__The problem__: Pick out every line of the entries below where "Fagan" occurs, and copy those lines.

---*---

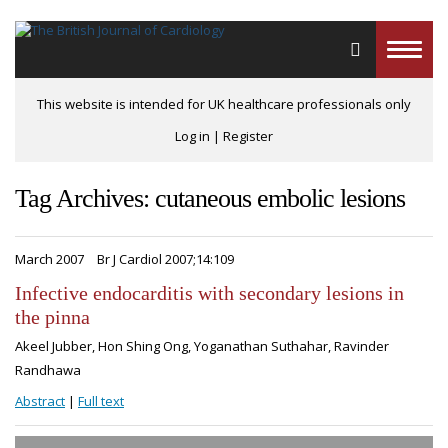
Toggle
naviga
This website is intended for UK healthcare professionals only
Log in
|
Register
Tag Archives: cutaneous embolic lesions
March 2007
Br J Cardiol 2007;14:109
Infective endocarditis with secondary lesions in
the pinna
Akeel Jubber, Hon Shing Ong, Yoganathan Suthahar, Ravinder
Randhawa
Abstract
|
Full text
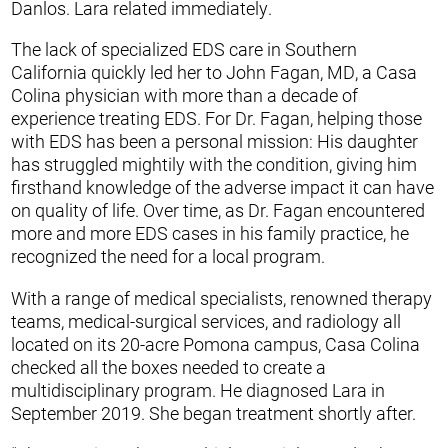
Danlos. Lara related immediately.
The lack of specialized EDS care in Southern
California quickly led her to John Fagan, MD, a Casa
Colina physician with more than a decade of
experience treating EDS. For Dr. Fagan, helping those
with EDS has been a personal mission: His daughter
has struggled mightily with the condition, giving him
firsthand knowledge of the adverse impact it can have
on quality of life. Over time, as Dr. Fagan encountered
more and more EDS cases in his family practice, he
recognized the need for a local program.
With a range of medical specialists, renowned therapy
teams, medical-surgical services, and radiology all
located on its 20-acre Pomona campus, Casa Colina
checked all the boxes needed to create a
multidisciplinary program. He diagnosed Lara in
September 2019. She began treatment shortly after.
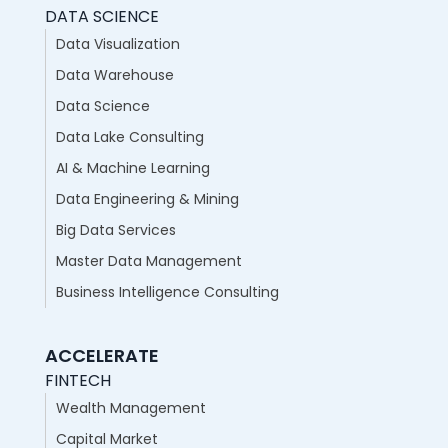
DATA SCIENCE
Data Visualization
Data Warehouse
Data Science
Data Lake Consulting
AI & Machine Learning
Data Engineering & Mining
Big Data Services
Master Data Management
Business Intelligence Consulting
ACCELERATE
FINTECH
Wealth Management
Capital Market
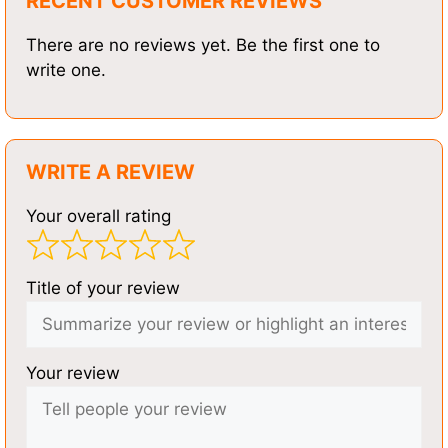
RECENT CUSTOMER REVIEWS
There are no reviews yet. Be the first one to
write one.
WRITE A REVIEW
Your overall rating
Title of your review
Your review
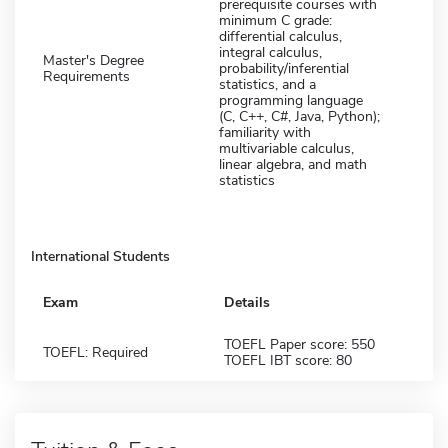
prerequisite courses with
minimum C grade:
differential calculus,
integral calculus,
Master's Degree
probability/inferential
Requirements
statistics, and a
programming language
(C, C++, C#, Java, Python);
familiarity with
multivariable calculus,
linear algebra, and math
statistics
International Students
Exam
Details
TOEFL Paper score: 550
TOEFL: Required
TOEFL IBT score: 80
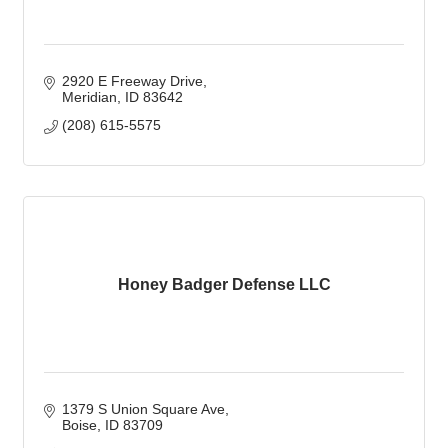
2920 E Freeway Drive
Meridian
ID
83642
(208) 615-5575
Honey Badger Defense LLC
1379 S Union Square Ave
Boise
ID
83709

---*---

__Solution for this task__:
California quickly led her to John Fagan, MD, a Casa
experience treating EDS. For Dr. Fagan, helping those
on quality of life. Over time, as Dr. Fagan encountered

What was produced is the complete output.